**GOAL OF THE EXERCISE:** When you reproduce the data, keep every word exactly as it stands and leave the pictures out.
____ DATA EXCERPTS
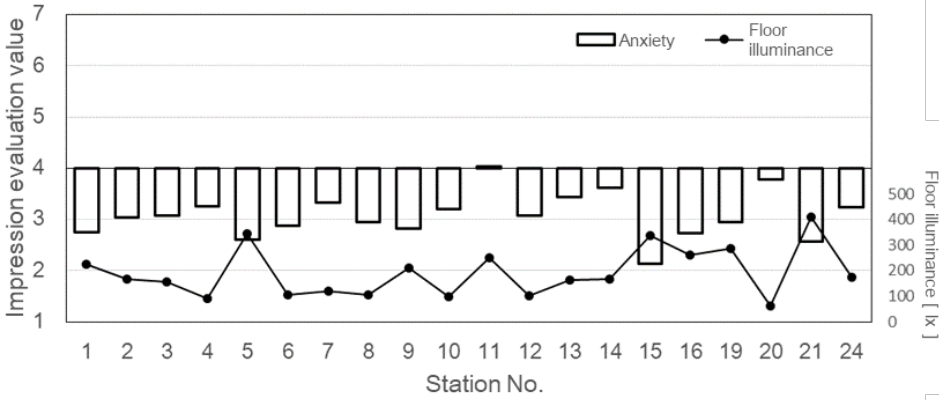
Figure 17. Results of the impression evaluation of anxiety and floor illuminance.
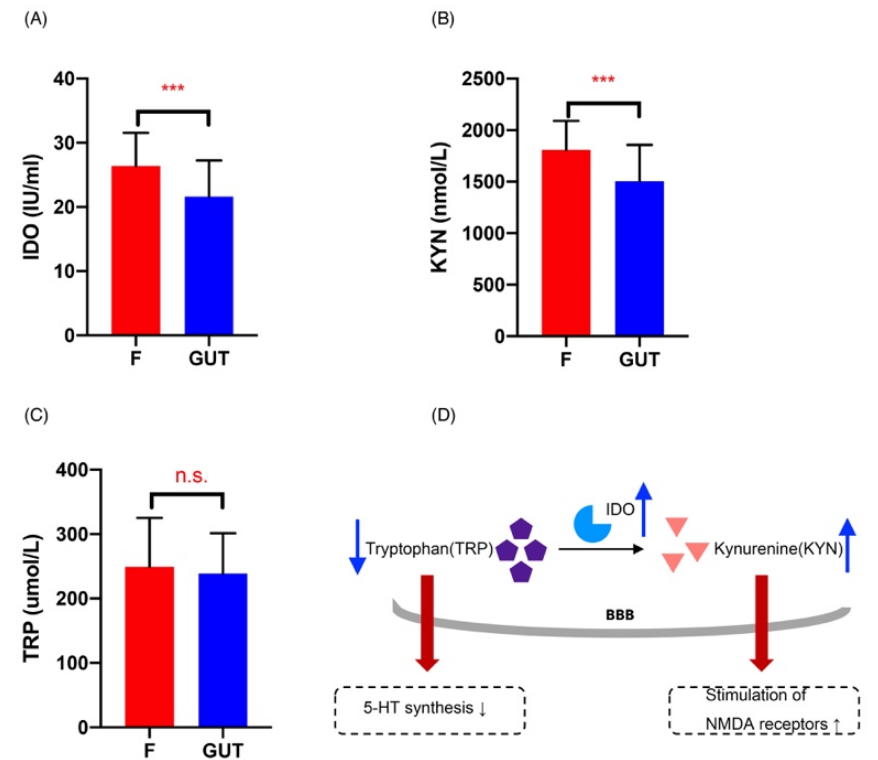
Figure 6. Changes in the Kyn pathway in MDD patients. Plasma Ido ( A ), Kyn ( B ), and Trp ( C ) concentrations in the MDD (F, red) and control (GUT, blue) groups, revealing significantly increased Ido ( A ) and Kyn ( B ) in MDD cases compared with the controls. ( D ) Summary of Kyn pathway changes in MDD patients: increased Ido activity induces Trp metabolism, resulting in: (i) increased production of Kyn that causes hippocampal damage and oxidative stress by overstimulating NMDA receptors, and (ii) the decreased availability of Trp that crosses the blood–brain barrier (BBB), leading to a reduced synthesis of 5-HT. Data are presented as the mean ± standard deviation. *** p < 0.01 versus the control group.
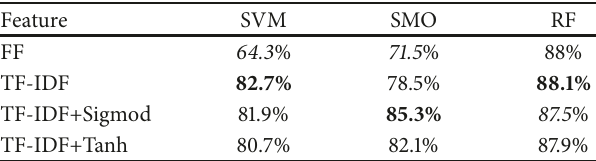
Table 10: Recognition results using LSTM concerning dataset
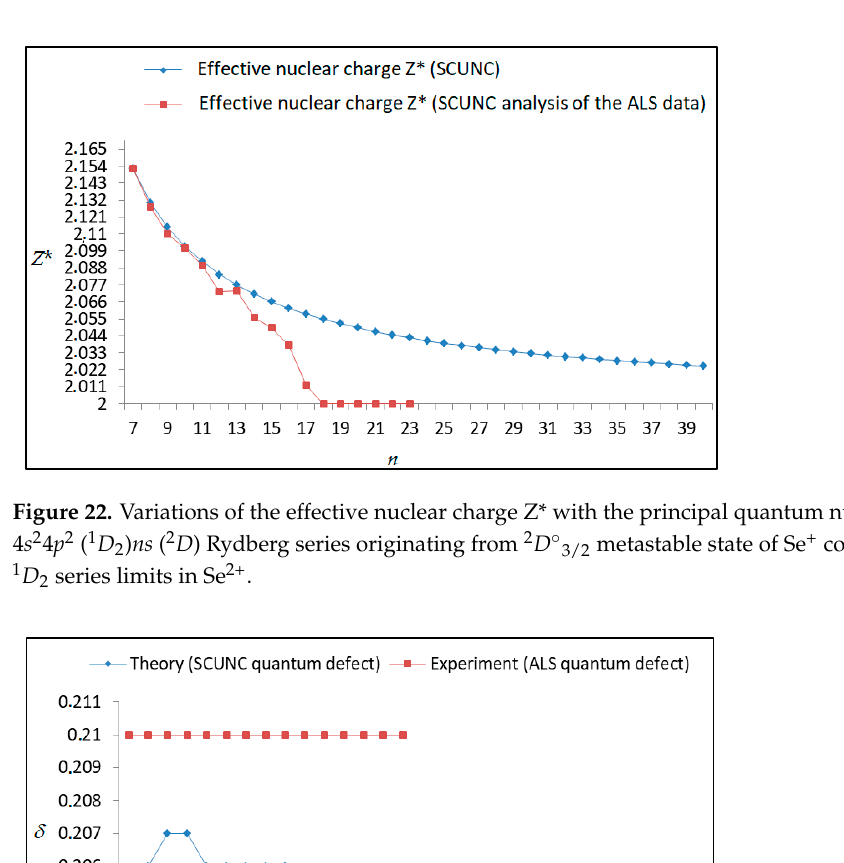
Figure 21. Variations of the quantum defect ( δ ) with the principal quantum number n for the 4 s 2 4 p 2 ( 1 D 2 ) ns ( 2 D ) Rydberg series originating from the 2 D ° 3/2 metastable state of Se + converging to the 1 D 2 series limits in Se 2+ .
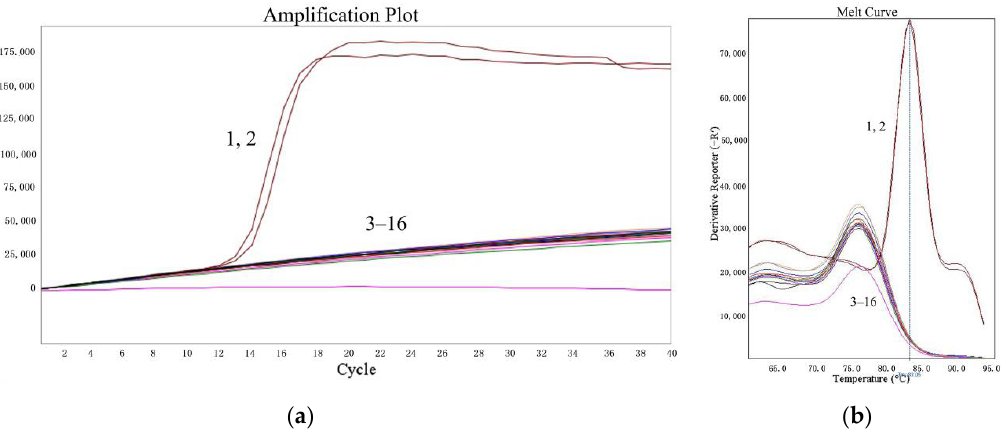
Figure 2. Specificity of the LMTIA assay with different DNA types. ( a ): the amplification plot of the LMTIA assay; ( b ): the melt curve of the LMTIA assay. 1, 2: cassava DNA; 3, 4: ddH 2 O; 5–16: the DNAs of I. batatas , S. tuberosum , Z. mays , V. radiata , T. aestivum , and G. max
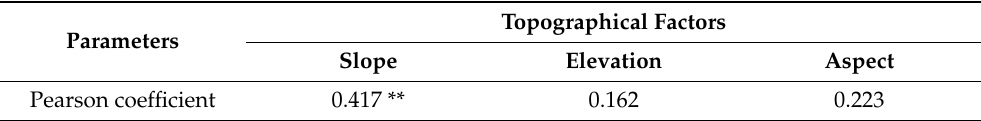
Table 5. Topographical factors—AGB correlation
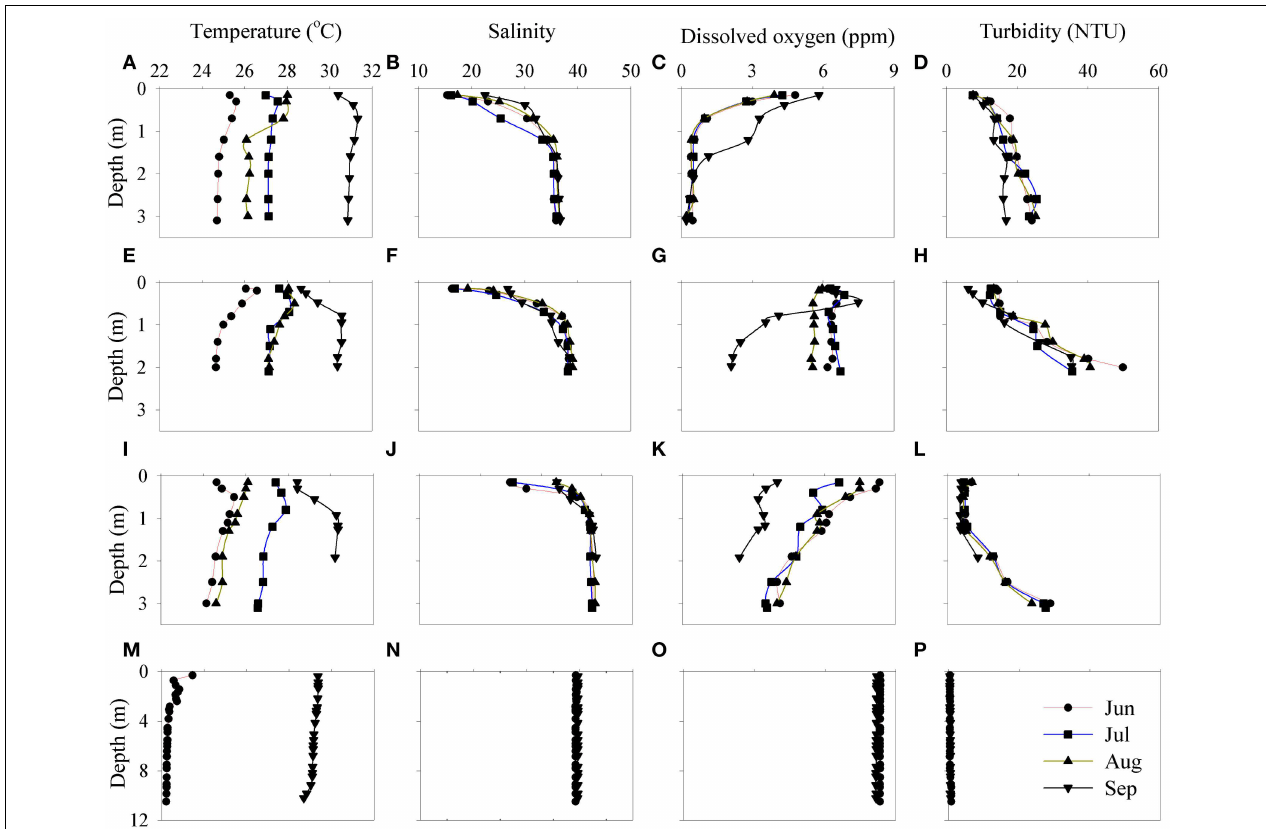
FIGURE 2 | Physicochemical depth profiles of the Qishon estuary stations downstream toward the coastal reference station; E3 (Histadrut)—(A–D), E1 (Maagan)—(E–H), E2 (Yulius)—(I–L), and Sh- (M–P). Measurements were taken between June and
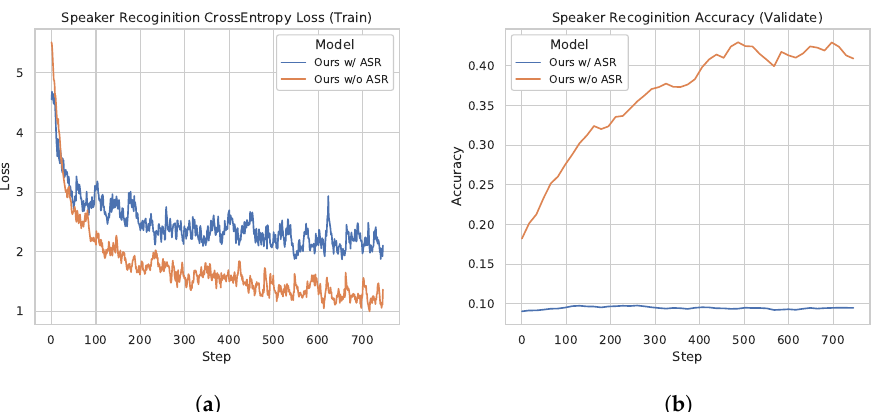
Figure 4. Speaker recognition test. ( a ) Cross-entropy loss curve for the speaker label while training the models with/without the ASR task. ( b ) Speaker recognition accuracy curve on the validation dataset while training the models with/without the ASR task.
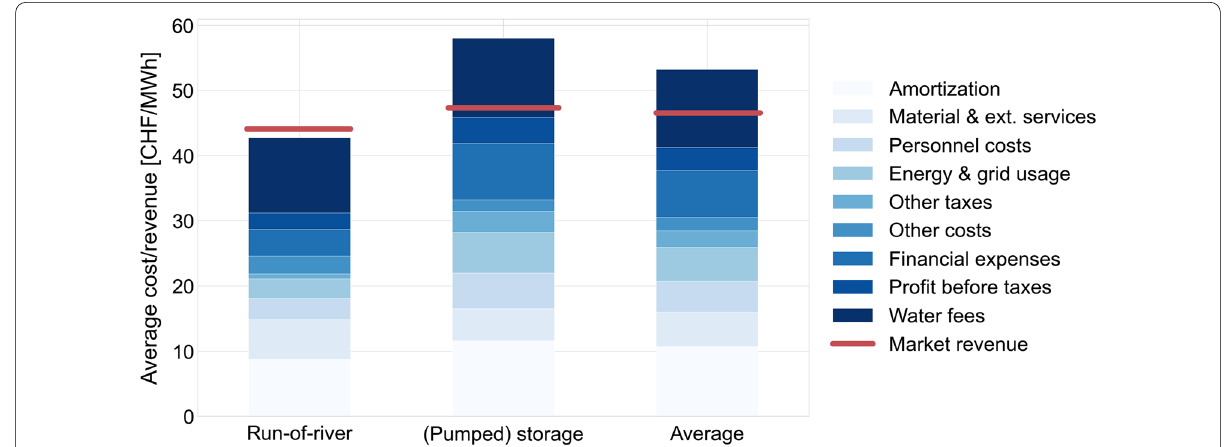
Fig. 1 Average production costs and revenues in 2015/16. Note : For data sources and construction, see Sect.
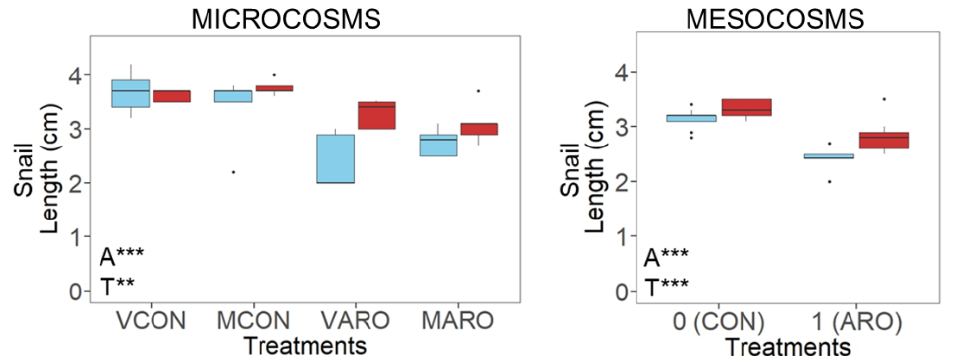
Figure 4. Stressor effects on the final length of snails in the microcosms ( left ) and mesocosms ( right ). Box plots of 5 replicates in the microcosms and 10 replicates in the mesocosms showing the median, 25 and 75% percentiles, lowest and highest whiskers (as Q1 − [1.5 × IQR] and Q3 + [1.5 × IQR], respec- tively), and outliers (dots). Microcosms: VCON = Volvic control; MCON = Munich well water control. ARO; VARO = Volvic ARO; MARO = Munich well water ARO. Mesocosms: 0 (CON) = control in Mu- nich well water; 1 (ARO) = highest ARO concentration in Munich well water. ** p < 0.01; *** p < 0.001. The highest Daphnia numbers are reached during week 2 with the controls showing 82% more individuals L − 1 than the ARO (Figure 5). By the end of the 4-week exposure, the numbers in the controls reduced from 1213 ± 883 to 345 ± 329. Daphnia were controlling the phytoplankton top-down, over time in the controls. While ARO significantly sup- pressed D. magna development during all 4 weeks, it significantly promoted phytoplankton development from weeks 2 to 4. The total average biomass of Daphnia in the controls at the end of the experiment was 73% higher compared with the ARO. Temperature effects on plankton were measurable only in week 1, with an increase in both Daphnia numbers (Figure 5) and phytoplankton (Figure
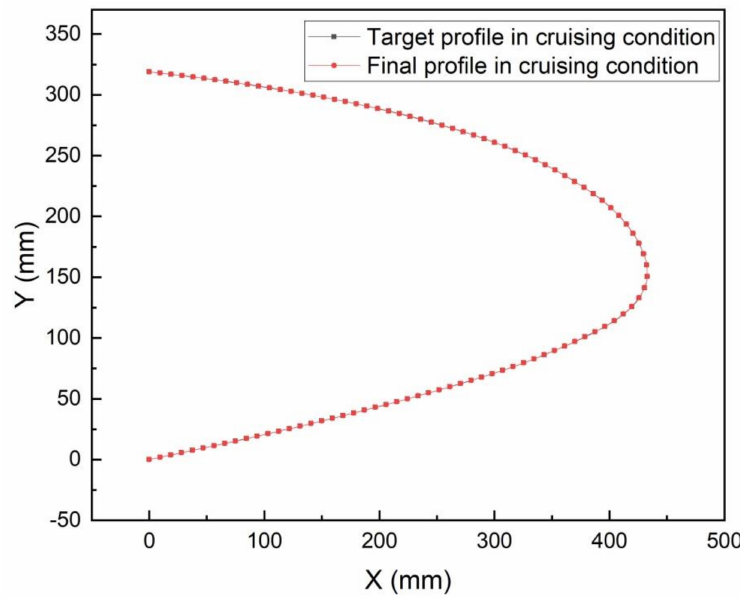
Figure 20. Comparison of the profiles in the target case and the final case.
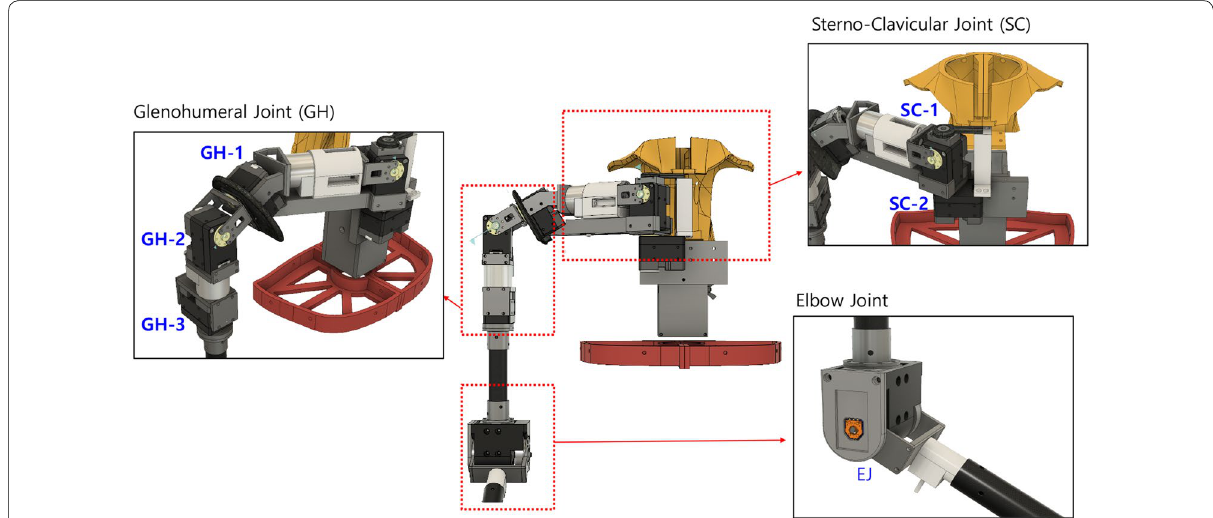
Fig. 1 Configuration of the upper limb of care training assistant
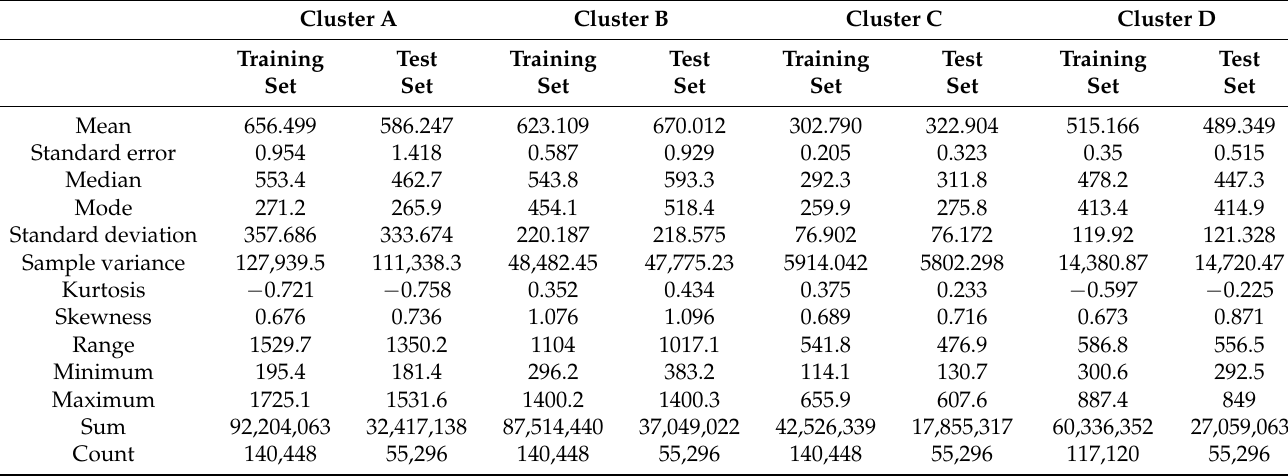
Table 2. Statistical analysis of electricity load data by cluster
________
**WRITTEN SOLUTION:**
Figure 17. Results of the impression evaluation of anxiety and floor illuminance.
Figure 6. Changes in the Kyn pathway in MDD patients. Plasma Ido ( A ), Kyn ( B ), and Trp ( C ) concentrations in the MDD (F, red) and control (GUT, blue) groups, revealing significantly increased Ido ( A ) and Kyn ( B ) in MDD cases compared with the controls. ( D ) Summary of Kyn pathway changes in MDD patients: increased Ido activity induces Trp metabolism, resulting in: (i) increased production of Kyn that causes hippocampal damage and oxidative stress by overstimulating NMDA receptors, and (ii) the decreased availability of Trp that crosses the blood–brain barrier (BBB), leading to a reduced synthesis of 5-HT. Data are presented as the mean ± standard deviation. *** p < 0.01 versus the control group.
Table 10: Recognition results using LSTM concerning dataset
Figure 21. Variations of the quantum defect ( δ ) with the principal quantum number n for the 4 s 2 4 p 2 ( 1 D 2 ) ns ( 2 D ) Rydberg series originating from the 2 D ° 3/2 metastable state of Se + converging to the 1 D 2 series limits in Se 2+ .
Figure 2. Specificity of the LMTIA assay with different DNA types. ( a ): the amplification plot of the LMTIA assay; ( b ): the melt curve of the LMTIA assay. 1, 2: cassava DNA; 3, 4: ddH 2 O; 5–16: the DNAs of I. batatas , S. tuberosum , Z. mays , V. radiata , T. aestivum , and G. max
Table 5. Topographical factors—AGB correlation
FIGURE 2 | Physicochemical depth profiles of the Qishon estuary stations downstream toward the coastal reference station; E3 (Histadrut)—(A–D), E1 (Maagan)—(E–H), E2 (Yulius)—(I–L), and Sh- (M–P). Measurements were taken between June and
Figure 4. Speaker recognition test. ( a ) Cross-entropy loss curve for the speaker label while training the models with/without the ASR task. ( b ) Speaker recognition accuracy curve on the validation dataset while training the models with/without the ASR task.
Fig. 1 Average production costs and revenues in 2015/16. Note : For data sources and construction, see Sect.
Figure 4. Stressor effects on the final length of snails in the microcosms ( left ) and mesocosms ( right ). Box plots of 5 replicates in the microcosms and 10 replicates in the mesocosms showing the median, 25 and 75% percentiles, lowest and highest whiskers (as Q1 − [1.5 × IQR] and Q3 + [1.5 × IQR], respec- tively), and outliers (dots). Microcosms: VCON = Volvic control; MCON = Munich well water control. ARO; VARO = Volvic ARO; MARO = Munich well water ARO. Mesocosms: 0 (CON) = control in Mu- nich well water; 1 (ARO) = highest ARO concentration in Munich well water. ** p < 0.01; *** p < 0.001. The highest Daphnia numbers are reached during week 2 with the controls showing 82% more individuals L − 1 than the ARO (Figure 5). By the end of the 4-week exposure, the numbers in the controls reduced from 1213 ± 883 to 345 ± 329. Daphnia were controlling the phytoplankton top-down, over time in the controls. While ARO significantly sup- pressed D. magna development during all 4 weeks, it significantly promoted phytoplankton development from weeks 2 to 4. The total average biomass of Daphnia in the controls at the end of the experiment was 73% higher compared with the ARO. Temperature effects on plankton were measurable only in week 1, with an increase in both Daphnia numbers (Figure 5) and phytoplankton (Figure
Figure 20. Comparison of the profiles in the target case and the final case.
Fig. 1 Configuration of the upper limb of care training assistant
Table 2. Statistical analysis of electricity load data by cluster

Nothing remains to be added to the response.